Ukraine

Erneut vertrieben

07.06.2023   Lesezeit: 3 min

Nach der Zerstörung des Staudamms bei Nowa Kachowka sind Zehntausende von den Fluten betroffen. medico unterstützt die Soforthilfe für die intern Vertriebenen.

Noch ist die Situation in vielem unklar: Die Zahl der unmittelbar Betroffenen schwankt zwischen 42.000 und 100.000 Menschen. Laut den Vereinten Nationen sind 37 Orte überschwemmt, und ihre Zahl könnte auf bis zu 80 anwachsen. Die russisch besetzte Seite des Ufers soll stärker betroffen sein, weil sie niedriger liegt, auch sollen die Evakuierungen dort sehr viel später eingesetzt haben als auf dem rechten Ufer des Dnipro/Dnjepr. Die ukrainischen Behörden evakuieren derzeit ca. 17.000 Personen aus 20 bis 25 kleineren Ortschaften. Die meisten dieser Menschen werden zu Sammelpunkten am Bahnhof in Cherson gebracht, von wo es in drei Richtungen weiter zu Zufluchtsstätten gehen soll.

Unsere Partnerorganisation Mirnoe Nebo aus Charkiw/Charkow hat uns bei Bekanntwerden der Flut unmittelbar kontaktiert und um Unterstützung bei ihrer Nothilfe für die Betroffenen gebeten. Bereits 4 Uhr morgens ist eine erste Abordnung der Kolleg:innen von Mirnoe Nebo in Richtung Cherson aufgebrochen, um vor Ort zu klären, an welchem Standort eine Großküche am besten installiert werden kann, um in den kommenden 7 bis 14 Tagen täglich 1.000 bis 2.000 Menschen mit warmen Mahlzeiten zu verpflegen. Sollte sich die Lage dramatisch verschärfen, könnte die Küche die Produktion auf 6.000 Mahlzeiten pro Tag erhöhen.
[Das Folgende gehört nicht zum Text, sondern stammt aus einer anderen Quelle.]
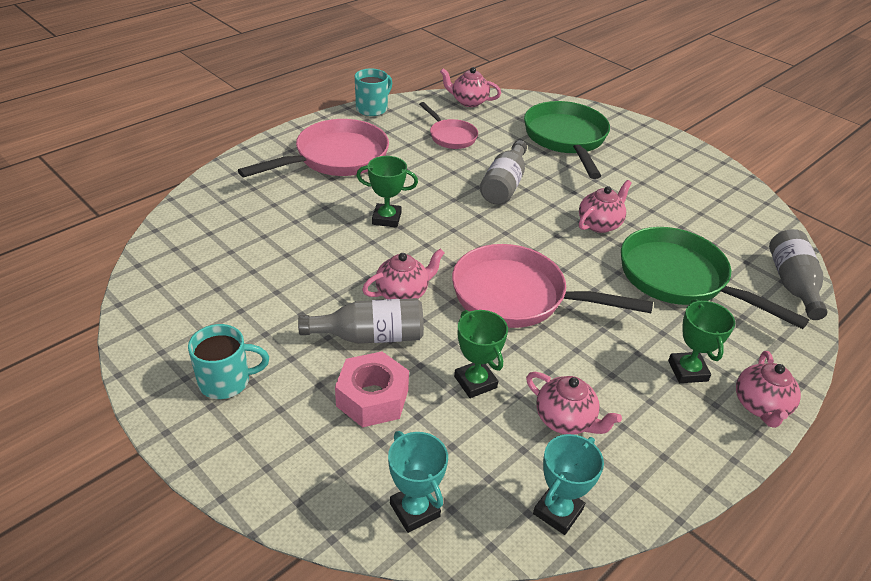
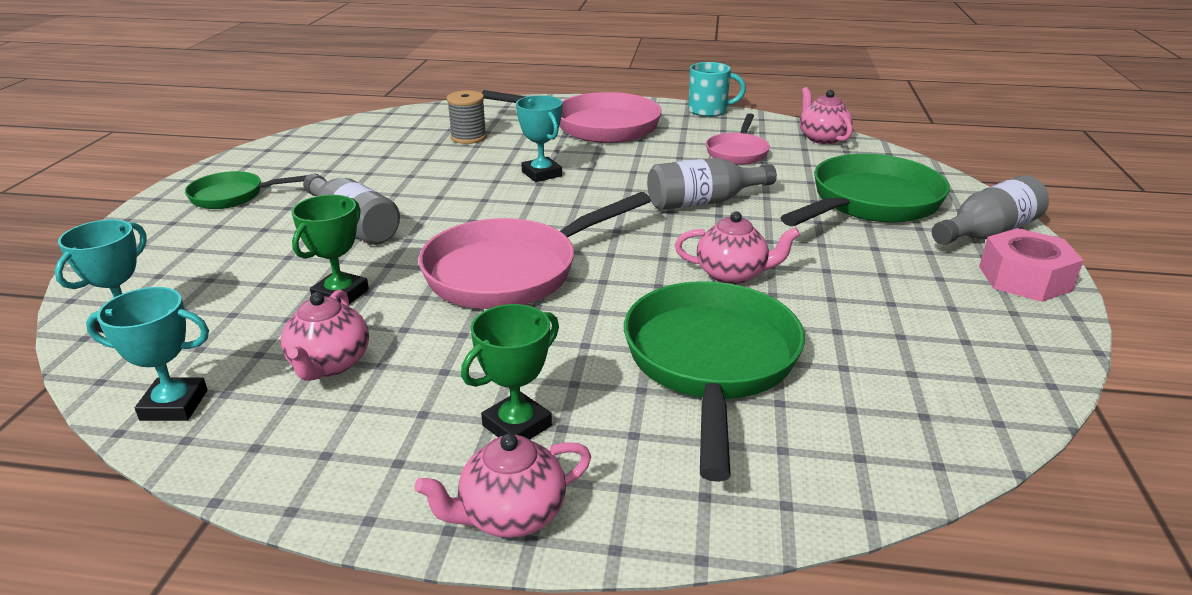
camera: 55 degrees right, 10 degrees down
(226, 381) = (233, 196): turquoise mug -> green pan
(273, 217) = (468, 137): none -> grey spool
(372, 398) = (267, 255): pink nut -> pink nut (1024, 278)
(386, 218) = (541, 174): green trophy -> turquoise trophy
(403, 293) = (436, 218): pink teapot -> none
(517, 297) = (511, 271): pink pan -> pink pan turned 105 degrees counterclockwise
(792, 284) = (869, 470): grey bottle -> grey bottle (987, 233)

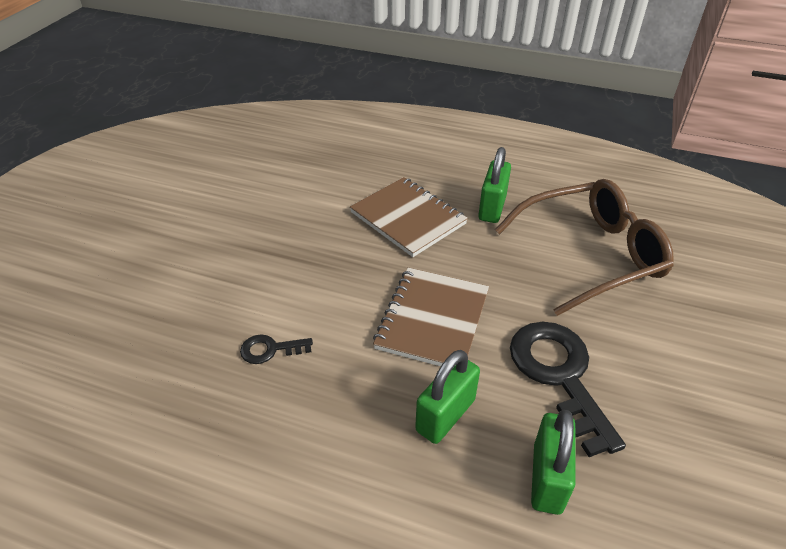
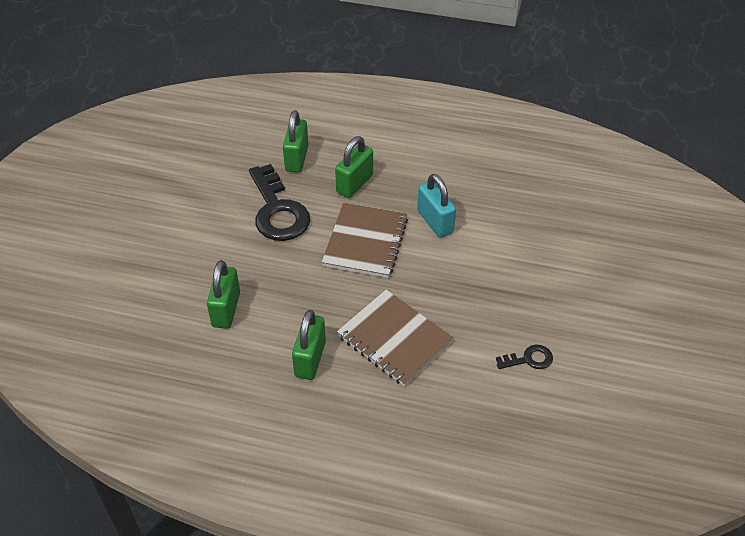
camera: 175 degrees right, 5 degrees up
(270, 349) = (479, 214): black key -> black key (529, 359)
(335, 342) = (435, 222): none -> turquoise padlock
(590, 254) = (226, 309): brown glasses -> green padlock

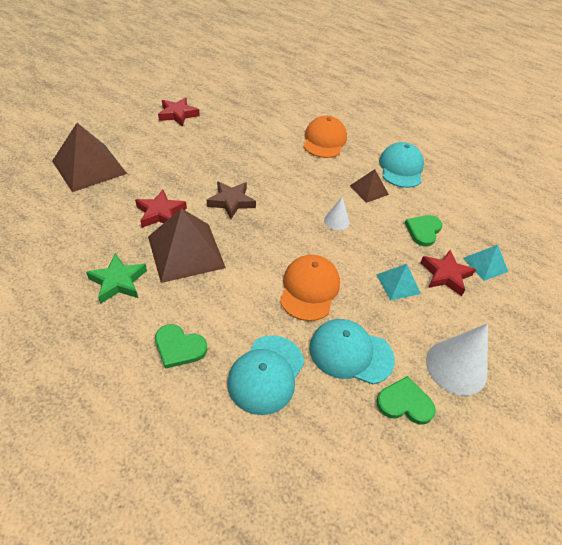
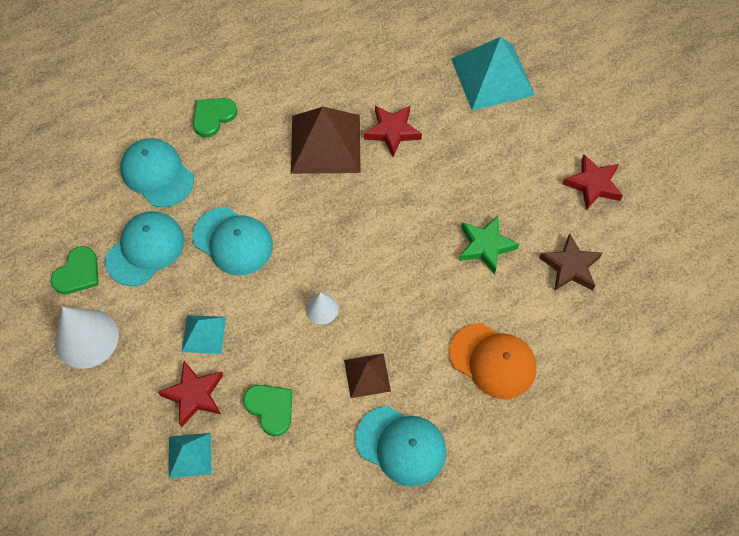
camera: 115 degrees right, 15 degrees up
(89, 167) = (492, 76): brown pyramid -> turquoise pyramid
(118, 281) = (306, 83): green star -> green star (485, 246)
(231, 202) = (391, 204): brown star -> brown star (570, 267)
(309, 289) = (233, 241): orange cap -> turquoise cap

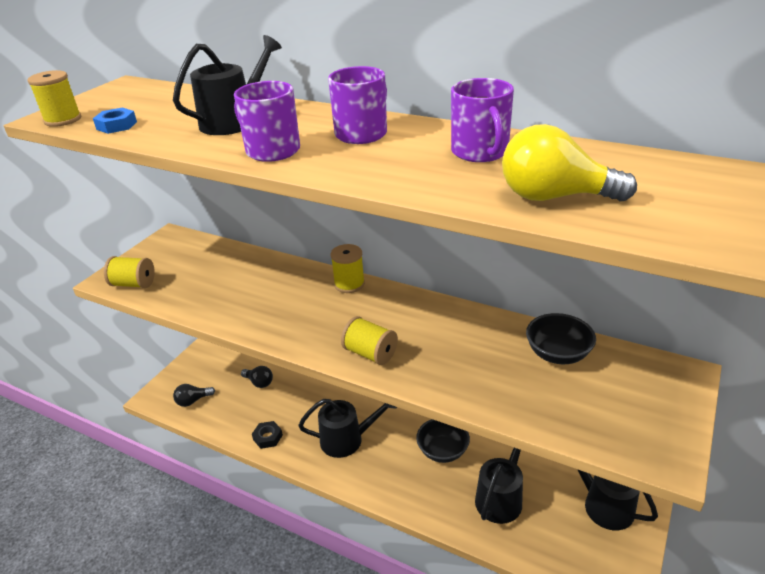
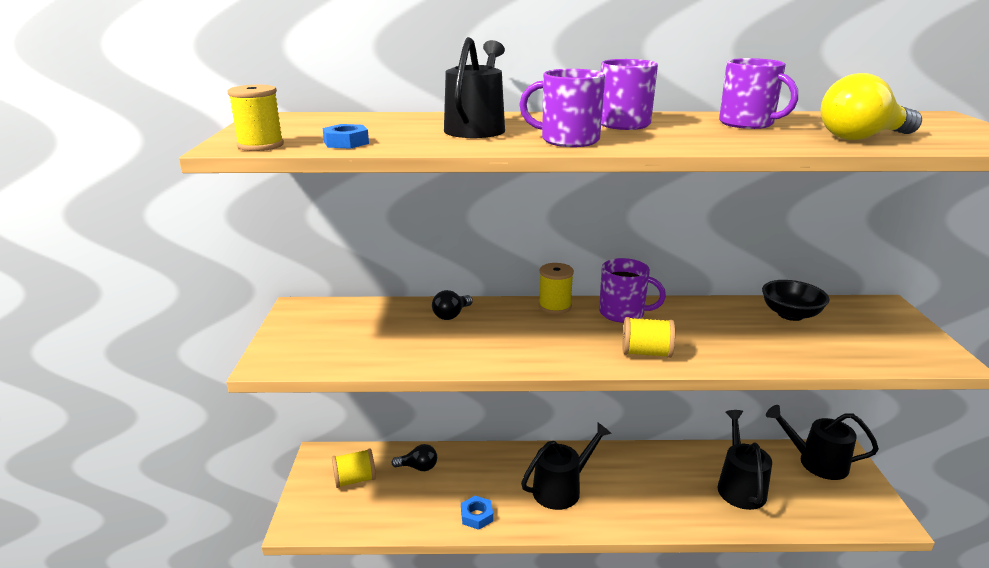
camera: 30 degrees left, 10 degrees down
(134, 284) = (310, 358): yellow spool -> yellow spool (355, 479)
(193, 401) = (354, 510): black light bulb -> black light bulb (451, 315)
(268, 437) = (477, 516): black nut -> blue nut
(398, 307) = (623, 313): none -> purple mug
(442, 451) = (657, 467): black bowl -> none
Während vor Ort noch Zugänge zu Wasser und Strom sowie Transportwege geprüft werden, stellen die Kolleg:innen im Gebiet Charkow bereits Geräte zusammen und verpacken diese zum Transport nach Cherson. Aus sechs existierenden Großküchen in Charkow-Stadt und Umgebung werden dafür Apparaturen vorübergehend abgezogen. Der Weiterbetrieb jener Küchen ist dennoch gesichert.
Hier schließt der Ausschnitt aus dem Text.